Transcribed page contents:
= Beginning of Section =

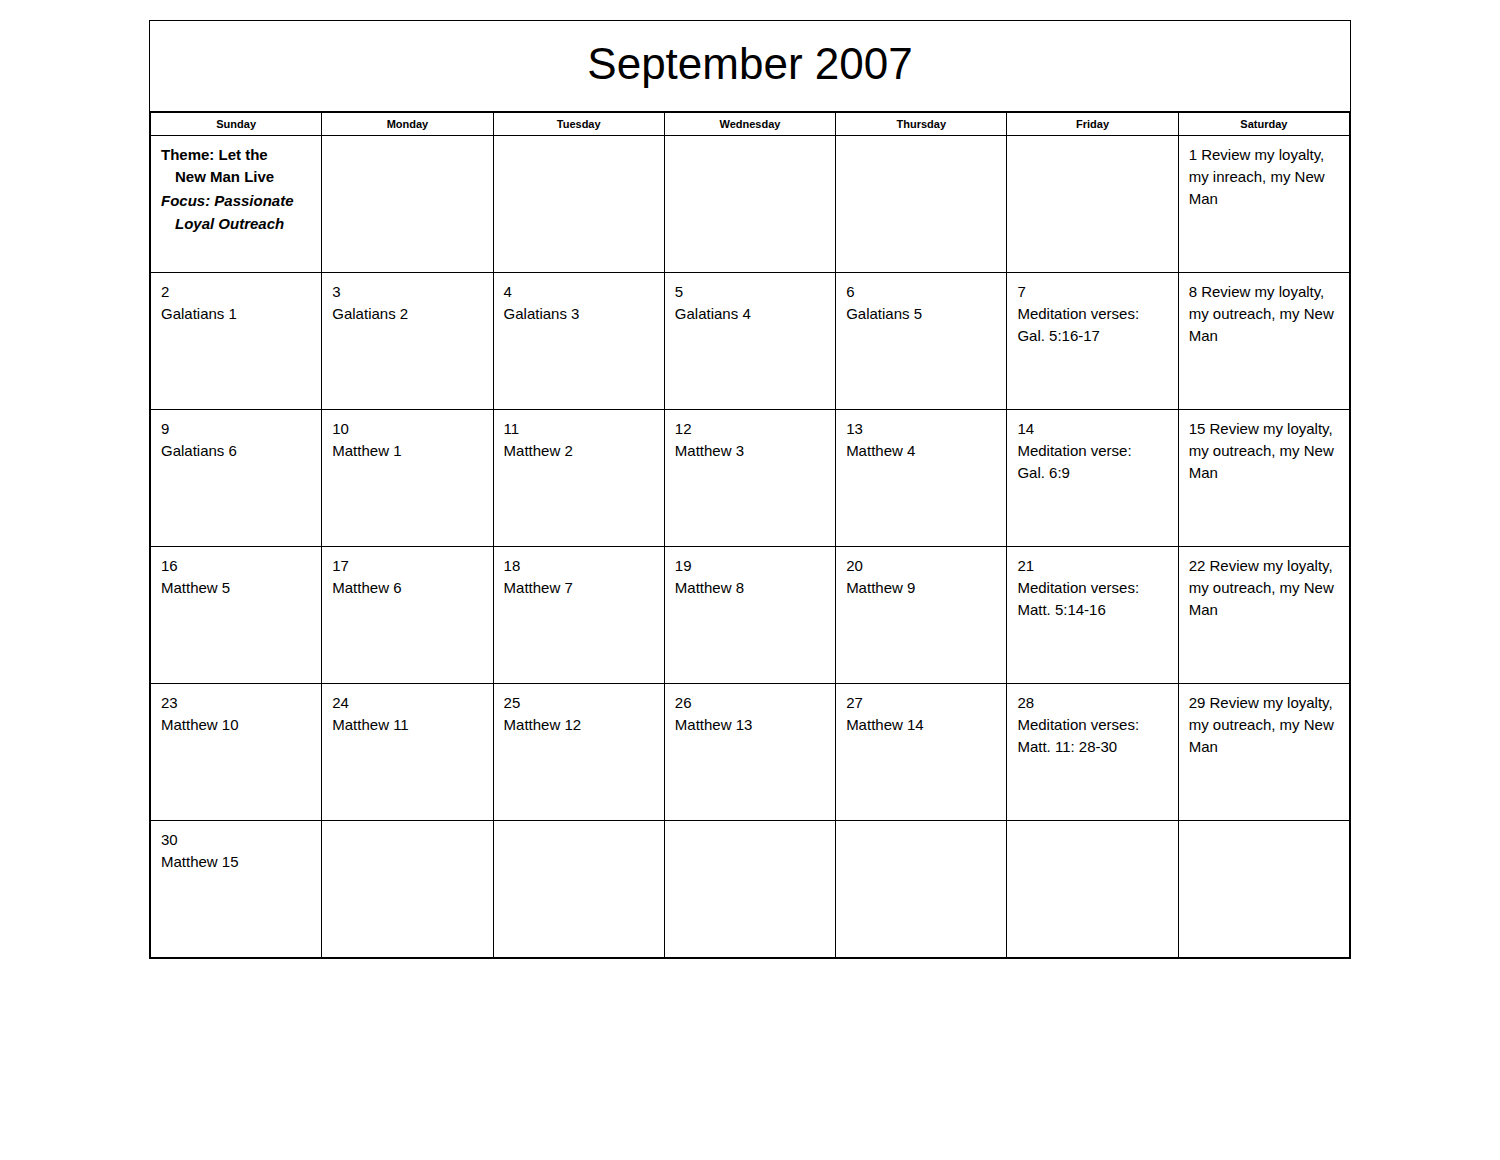September 2007
| Sunday | Monday | Tuesday | Wednesday | Thursday | Friday | Saturday |
| --- | --- | --- | --- | --- | --- | --- |
| Theme: Let the New Man Live Focus: Passionate Loyal Outreach | | | | | | 1 Review my loyalty, my inreach, my New Man |
| 2 Galatians 1 | 3 Galatians 2 | 4 Galatians 3 | 5 Galatians 4 | 6 Galatians 5 | 7 Meditation verses: Gal. 5:16-17 | 8 Review my loyalty, my outreach, my New Man |
| 9 Galatians 6 | 10 Matthew 1 | 11 Matthew 2 | 12 Matthew 3 | 13 Matthew 4 | 14 Meditation verse: Gal. 6:9 | 15 Review my loyalty, my outreach, my New Man |
| 16 Matthew 5 | 17 Matthew 6 | 18 Matthew 7 | 19 Matthew 8 | 20 Matthew 9 | 21 Meditation verses: Matt. 5:14-16 | 22 Review my loyalty, my outreach, my New Man |
| 23 Matthew 10 | 24 Matthew 11 | 25 Matthew 12 | 26 Matthew 13 | 27 Matthew 14 | 28 Meditation verses: Matt. 11: 28-30 | 29 Review my loyalty, my outreach, my New Man |
| 30 Matthew 15 | | | | | | |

= End of Section =

* **Your instructions**: Set out exactly the run of lines that begins at the line holding "23 Matthew 10" and ends at the last line of the data.

* **Output for this task**:
| 23 Matthew 10 | 24 Matthew 11 | 25 Matthew 12 | 26 Matthew 13 | 27 Matthew 14 | 28 Meditation verses: Matt. 11: 28-30 | 29 Review my loyalty, my outreach, my New Man |
| 30 Matthew 15 | | | | | | |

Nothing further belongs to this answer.